President Yoon Suk Yeol speaks during an event to commemorate an opening ceremony of the Overseas Koreans Agency in Incheon on Monday. (Joint Press Corps)
President Yoon Suk Yeol speaks during an event to commemorate an opening ceremony of the Overseas Koreans Agency in Incheon on Monday. (Joint Press Corps)

A new agency that will be exclusively in charge of representing the interests of 7.5 million overseas Koreans will help Incheon rise as a global business hub, President Yoon Suk Yeol said Monday, launching the body he promised a year ago to advance the country’s business ties.

The Overseas Koreans Agency offers one-stop services for Koreans who have acquired permanent residency in a foreign country, who once held Korean nationality or who are lineal descendants of someone who once held Korean nationality. The Yoon administration wants to take advantage of business ties enjoyed by such individuals through streamlining the services they need, from visas to taxes.

“The agency will do more than protect and advance the interests of our fellow Koreans overseas. It will expand ties among them and help them to contribute to the local economy,” Yoon said, stressing that the body will create momentum for Incheon to make a global ascent as the city manages overseas Koreans’ “business network,” essential in promoting Korea’s reach.

Incheon is home to one of the world’s largest and busiest airports and the country’s first free economic zone, a government-designated place meant to boost investment and trade. The city houses the agency’s headquarters while Seoul runs a smaller office dedicated to handling complaints.

But the agency’s first job, Yoon added, is inviting South Korean survivors of the 1945 atomic bombing of Hiroshima, Japan. The Korean leader last month met with some of those victims on the sidelines of the Group of Seven meeting held in the city, vowing to sympathize with their suffering in an official setting.

An estimated 20,000 Koreans are believed to have been affected by the blast. But little has been done by the South Korean government to recognize their suffering until Yoon’s visit to Peace Memorial Park in Hiroshima. There, Yoon and his Japanese counterparts paid respects to the Korean victims -- the first time for a Korean president to do so.

Meanwhile, the Yoon administration launched a new Ministry of Patriots and Veterans Affairs the same day, having appointed a Cabinet-level minister to lead the body, which used to answer to the defense minister. The upgrade in status -- also part of Yoon’s campaign pledge he made just before he took office in May 2002 -- shows how serious the government is about honoring veterans’ sacrifices, Yoon administration officials say.

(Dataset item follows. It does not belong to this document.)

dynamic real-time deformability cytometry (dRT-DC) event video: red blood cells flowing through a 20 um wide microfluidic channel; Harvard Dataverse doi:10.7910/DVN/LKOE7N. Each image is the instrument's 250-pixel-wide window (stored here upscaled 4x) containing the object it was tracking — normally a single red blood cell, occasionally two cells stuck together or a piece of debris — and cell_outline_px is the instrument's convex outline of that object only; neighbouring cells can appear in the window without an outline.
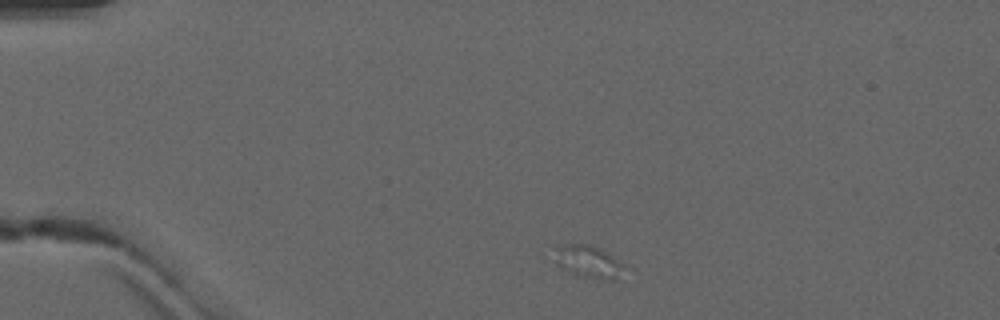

Park Min-shik, the new minister of the Veterans Ministry, echoed a similar sentiment, saying his ministry will make recognizing veterans a “foundation of Korean identity” in an inaugural speech during a ceremony marking the launch.

According to Park, the ministry will soon put together plans to better recognize veterans, from providing veterans and their families with benefits they are entitled to but that have not been afforded to setting up parks to commemorate their sacrifices.

“It’s becoming increasingly less common for people to take pride in their country and feel a sense of community. A divide between generations and along the party lines is growing and we need to step up our efforts to highlight the role of recognizing the sacrifices veterans have made for this country,” Park said.